Under what circumstances does the (X′X)^(−1)X′Y equation give bad results when determining the coefficients of a system that is known to be linear?

42 Views Asked by At

I am trying to determine a least squares MLR model for some data using the matrix equation (X′X)-1X′Y and I noticed that the regression lines my program was coming up with were terrible. In order to troubleshoot, I replaced the data with something that was perfectly linear (plus a random error component) and found that the calculated coefficients were still way off. So my question is: under what circumstances can we no longer use this equation to calculate coefficients? (assuming the data is actually linear).

If it helps, I have around 1200 data points, with 52 categorical variables. The representative matrix is sparse because only 3 variables are used for each outcome. For example, a row of data might be:

[0,0,0,1,0,1,...,0,0,1,0,0] ~ [y1]

I replaced the dependent variable data with perfectly linear data by assigning each variable a numerical value and adding those values together with a random number from 0 to 1 to get the Y for that data point.

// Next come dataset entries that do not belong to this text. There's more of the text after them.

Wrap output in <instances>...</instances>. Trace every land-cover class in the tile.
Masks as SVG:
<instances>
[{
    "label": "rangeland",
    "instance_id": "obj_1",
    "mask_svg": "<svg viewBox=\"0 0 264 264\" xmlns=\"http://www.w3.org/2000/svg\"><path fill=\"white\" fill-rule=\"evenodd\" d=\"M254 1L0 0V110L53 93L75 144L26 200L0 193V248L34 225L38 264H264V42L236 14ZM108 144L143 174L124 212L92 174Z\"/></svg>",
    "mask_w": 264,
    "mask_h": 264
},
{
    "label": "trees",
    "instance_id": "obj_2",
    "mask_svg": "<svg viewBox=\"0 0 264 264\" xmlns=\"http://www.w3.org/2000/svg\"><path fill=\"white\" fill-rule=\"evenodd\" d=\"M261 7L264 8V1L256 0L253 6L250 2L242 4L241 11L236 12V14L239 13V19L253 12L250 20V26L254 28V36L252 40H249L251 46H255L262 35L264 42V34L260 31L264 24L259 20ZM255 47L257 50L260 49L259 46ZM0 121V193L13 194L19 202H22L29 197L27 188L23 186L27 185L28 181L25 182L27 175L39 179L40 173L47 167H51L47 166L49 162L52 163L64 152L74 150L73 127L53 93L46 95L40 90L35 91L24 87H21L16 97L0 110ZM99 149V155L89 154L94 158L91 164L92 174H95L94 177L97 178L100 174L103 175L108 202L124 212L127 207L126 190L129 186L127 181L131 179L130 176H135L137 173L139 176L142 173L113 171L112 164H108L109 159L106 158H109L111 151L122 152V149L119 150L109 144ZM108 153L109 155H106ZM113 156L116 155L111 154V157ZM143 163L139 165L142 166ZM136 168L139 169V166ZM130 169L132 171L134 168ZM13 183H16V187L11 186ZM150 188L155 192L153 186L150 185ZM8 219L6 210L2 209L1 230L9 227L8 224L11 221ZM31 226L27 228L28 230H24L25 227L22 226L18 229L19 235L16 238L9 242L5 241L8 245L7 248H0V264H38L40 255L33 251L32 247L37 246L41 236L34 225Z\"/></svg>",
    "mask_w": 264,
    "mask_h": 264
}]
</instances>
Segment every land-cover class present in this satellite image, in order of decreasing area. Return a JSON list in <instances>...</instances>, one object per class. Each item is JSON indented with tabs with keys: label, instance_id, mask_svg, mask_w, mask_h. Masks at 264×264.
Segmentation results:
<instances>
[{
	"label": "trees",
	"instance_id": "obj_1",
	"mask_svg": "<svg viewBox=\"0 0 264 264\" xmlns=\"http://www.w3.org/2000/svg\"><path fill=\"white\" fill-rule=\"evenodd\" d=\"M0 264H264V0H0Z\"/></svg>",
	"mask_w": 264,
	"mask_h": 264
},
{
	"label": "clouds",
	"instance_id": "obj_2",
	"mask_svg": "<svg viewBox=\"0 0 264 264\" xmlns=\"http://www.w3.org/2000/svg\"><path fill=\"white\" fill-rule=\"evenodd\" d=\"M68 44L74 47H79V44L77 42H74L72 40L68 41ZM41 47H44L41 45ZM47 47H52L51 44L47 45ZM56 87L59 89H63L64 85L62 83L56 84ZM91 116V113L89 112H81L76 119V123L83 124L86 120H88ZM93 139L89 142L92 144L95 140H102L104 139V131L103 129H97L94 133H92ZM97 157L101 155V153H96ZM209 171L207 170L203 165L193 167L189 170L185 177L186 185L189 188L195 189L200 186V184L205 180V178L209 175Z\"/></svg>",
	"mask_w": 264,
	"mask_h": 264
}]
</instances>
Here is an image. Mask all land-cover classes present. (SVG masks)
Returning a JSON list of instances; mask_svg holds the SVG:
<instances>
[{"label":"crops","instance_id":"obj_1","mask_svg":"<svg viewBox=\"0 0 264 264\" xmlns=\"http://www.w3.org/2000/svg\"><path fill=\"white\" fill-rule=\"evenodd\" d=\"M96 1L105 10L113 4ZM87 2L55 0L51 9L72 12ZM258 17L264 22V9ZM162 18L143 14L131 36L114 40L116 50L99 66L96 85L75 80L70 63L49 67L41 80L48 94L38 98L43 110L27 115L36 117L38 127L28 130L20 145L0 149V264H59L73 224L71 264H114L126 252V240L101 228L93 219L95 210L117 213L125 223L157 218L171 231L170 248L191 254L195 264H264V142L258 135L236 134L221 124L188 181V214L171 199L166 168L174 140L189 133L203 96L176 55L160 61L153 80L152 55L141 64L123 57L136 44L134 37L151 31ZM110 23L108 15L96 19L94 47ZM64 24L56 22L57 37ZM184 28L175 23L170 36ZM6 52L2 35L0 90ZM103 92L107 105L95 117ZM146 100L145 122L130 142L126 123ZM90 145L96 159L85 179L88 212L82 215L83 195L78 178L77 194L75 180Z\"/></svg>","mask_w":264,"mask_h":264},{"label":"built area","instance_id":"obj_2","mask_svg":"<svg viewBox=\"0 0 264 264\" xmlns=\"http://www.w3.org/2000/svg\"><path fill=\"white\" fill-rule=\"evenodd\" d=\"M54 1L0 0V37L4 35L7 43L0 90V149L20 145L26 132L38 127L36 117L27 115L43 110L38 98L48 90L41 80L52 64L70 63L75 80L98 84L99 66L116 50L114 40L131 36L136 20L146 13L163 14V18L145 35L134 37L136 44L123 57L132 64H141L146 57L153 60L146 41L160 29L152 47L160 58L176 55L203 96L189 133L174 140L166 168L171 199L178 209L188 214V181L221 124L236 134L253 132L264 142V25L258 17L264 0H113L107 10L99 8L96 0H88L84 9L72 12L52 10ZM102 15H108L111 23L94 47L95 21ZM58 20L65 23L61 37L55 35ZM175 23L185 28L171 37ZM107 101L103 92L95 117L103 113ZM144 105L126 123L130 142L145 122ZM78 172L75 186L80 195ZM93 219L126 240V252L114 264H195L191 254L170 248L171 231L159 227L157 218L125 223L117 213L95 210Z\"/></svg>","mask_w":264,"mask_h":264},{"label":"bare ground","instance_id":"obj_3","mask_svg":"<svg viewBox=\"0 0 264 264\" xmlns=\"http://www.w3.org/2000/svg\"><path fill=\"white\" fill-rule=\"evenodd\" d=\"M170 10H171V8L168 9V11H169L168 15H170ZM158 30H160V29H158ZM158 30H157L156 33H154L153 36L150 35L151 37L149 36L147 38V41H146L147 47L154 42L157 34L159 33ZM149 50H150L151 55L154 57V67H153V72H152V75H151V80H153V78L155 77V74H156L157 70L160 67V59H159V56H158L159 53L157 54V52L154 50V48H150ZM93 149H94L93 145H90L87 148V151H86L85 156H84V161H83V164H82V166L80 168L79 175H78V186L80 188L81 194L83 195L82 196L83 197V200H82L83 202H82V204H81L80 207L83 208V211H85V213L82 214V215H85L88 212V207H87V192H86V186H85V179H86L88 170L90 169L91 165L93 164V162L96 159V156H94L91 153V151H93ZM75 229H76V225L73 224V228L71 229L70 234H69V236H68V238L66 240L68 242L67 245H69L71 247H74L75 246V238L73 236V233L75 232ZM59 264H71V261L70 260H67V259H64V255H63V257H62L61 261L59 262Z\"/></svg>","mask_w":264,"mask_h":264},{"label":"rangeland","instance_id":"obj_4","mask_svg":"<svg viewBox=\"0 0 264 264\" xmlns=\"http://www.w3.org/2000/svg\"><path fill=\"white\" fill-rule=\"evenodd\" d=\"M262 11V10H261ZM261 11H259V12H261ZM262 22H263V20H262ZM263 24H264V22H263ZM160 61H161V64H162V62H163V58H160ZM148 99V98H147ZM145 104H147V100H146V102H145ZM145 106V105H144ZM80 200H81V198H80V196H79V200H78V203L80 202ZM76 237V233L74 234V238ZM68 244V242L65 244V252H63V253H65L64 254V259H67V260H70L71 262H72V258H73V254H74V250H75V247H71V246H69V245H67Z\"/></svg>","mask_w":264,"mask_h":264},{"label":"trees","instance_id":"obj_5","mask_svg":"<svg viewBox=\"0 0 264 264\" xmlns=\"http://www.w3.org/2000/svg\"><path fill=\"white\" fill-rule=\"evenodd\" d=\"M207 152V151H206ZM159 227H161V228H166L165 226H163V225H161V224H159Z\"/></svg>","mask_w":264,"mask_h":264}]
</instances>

Any sensible coefficient matrix should just give me back my numerical assignments for each variable, but that doesn't happen.

Here is a code snippet:

matrix = csr_matrix((data, (row, col))).toarray()
v = np.ones((len(matrix),1))
matrix = np.c_[v,matrix]
transpose = matrix.transpose()
product = transpose.dot(matrix)
inverse = np.linalg.pinv(product)
coeff = inverse.dot(transpose).dot(y)

This code has been tested against some regression examples I found online and it works fine for those, which leads me to believe this is a mathematical principle I am not understanding rather than a coding issue.